Please reproduce the stretch of the parenting post below from "I am struggling" through "for that, anyway.", keeping every word and mark unchanged.

(Beginning of Reading text)

I am struggling this week. Fo’ reals.
Upon coming out of the blur that was August 28-December 31, our family is now trying to figure out how to function as a unit of four instead of three. January marked the end of survival mode and the beginning of thrival [so not a word but it sounds pretty] mode – I was hoping for that, anyway.
Everyone said going from one to two is really hard. Mentally I had prepared for really hard, no sleep, no time. I wasn’t blown away by any of that. I mean, it’s hard and I’m tired and I’d love to have a day off, but I had braced myself for it. This being a mother of two, though – that I was not prepared for. It had not occurred to me that the part where Adelle is no longer my only baby and has thus transformed from the sweet little sugar of wonderfulness to the kid who pretty much seems disgusted with my every word and/or move. In addition to, and perhaps because of this, I am increasingly annoyed with her incessant talking and constant demanding of attention, which I feel guilty about. Throw in the fact that I can choose to clean the house, which absolutely needs it, or try to develop some plan of action for creating enjoyable situations for Adelle when she is home tomorrow and couple THAT with the fact that Marilee has decided that naps [and sometimes eating] are no longer for her, and I feel like I’m going to scream most of the time, which I also feel guilty about.

(End of Reading text)
(Beginning of Data section)

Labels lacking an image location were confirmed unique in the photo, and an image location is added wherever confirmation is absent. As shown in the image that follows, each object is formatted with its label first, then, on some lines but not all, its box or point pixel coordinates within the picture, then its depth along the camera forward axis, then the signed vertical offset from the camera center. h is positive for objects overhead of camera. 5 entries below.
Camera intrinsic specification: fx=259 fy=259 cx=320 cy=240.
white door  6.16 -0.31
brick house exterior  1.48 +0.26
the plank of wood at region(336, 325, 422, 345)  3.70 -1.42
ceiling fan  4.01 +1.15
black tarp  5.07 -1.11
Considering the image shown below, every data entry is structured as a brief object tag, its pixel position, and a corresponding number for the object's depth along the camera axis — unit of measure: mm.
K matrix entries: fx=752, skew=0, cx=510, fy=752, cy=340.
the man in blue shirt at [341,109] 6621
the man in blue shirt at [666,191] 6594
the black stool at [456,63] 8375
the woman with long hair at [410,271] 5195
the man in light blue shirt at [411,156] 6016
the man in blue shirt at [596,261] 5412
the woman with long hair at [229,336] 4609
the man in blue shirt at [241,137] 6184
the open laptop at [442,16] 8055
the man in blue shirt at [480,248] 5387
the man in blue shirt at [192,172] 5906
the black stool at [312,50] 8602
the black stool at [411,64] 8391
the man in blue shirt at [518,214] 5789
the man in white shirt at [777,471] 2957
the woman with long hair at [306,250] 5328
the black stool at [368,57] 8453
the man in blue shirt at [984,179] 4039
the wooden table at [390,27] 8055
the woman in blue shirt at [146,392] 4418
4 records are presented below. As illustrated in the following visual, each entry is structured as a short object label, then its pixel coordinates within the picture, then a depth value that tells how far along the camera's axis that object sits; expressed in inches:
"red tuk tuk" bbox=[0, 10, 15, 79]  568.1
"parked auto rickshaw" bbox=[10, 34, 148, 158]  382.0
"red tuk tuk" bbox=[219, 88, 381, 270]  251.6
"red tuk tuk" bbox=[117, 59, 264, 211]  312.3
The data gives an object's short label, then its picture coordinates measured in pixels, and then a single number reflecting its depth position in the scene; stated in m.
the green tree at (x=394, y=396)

(End of Data section)

_Output of the task:_
I am struggling this week. Fo’ reals.
Upon coming out of the blur that was August 28-December 31, our family is now trying to figure out how to function as a unit of four instead of three. January marked the end of survival mode and the beginning of thrival [so not a word but it sounds pretty] mode – I was hoping for that, anyway.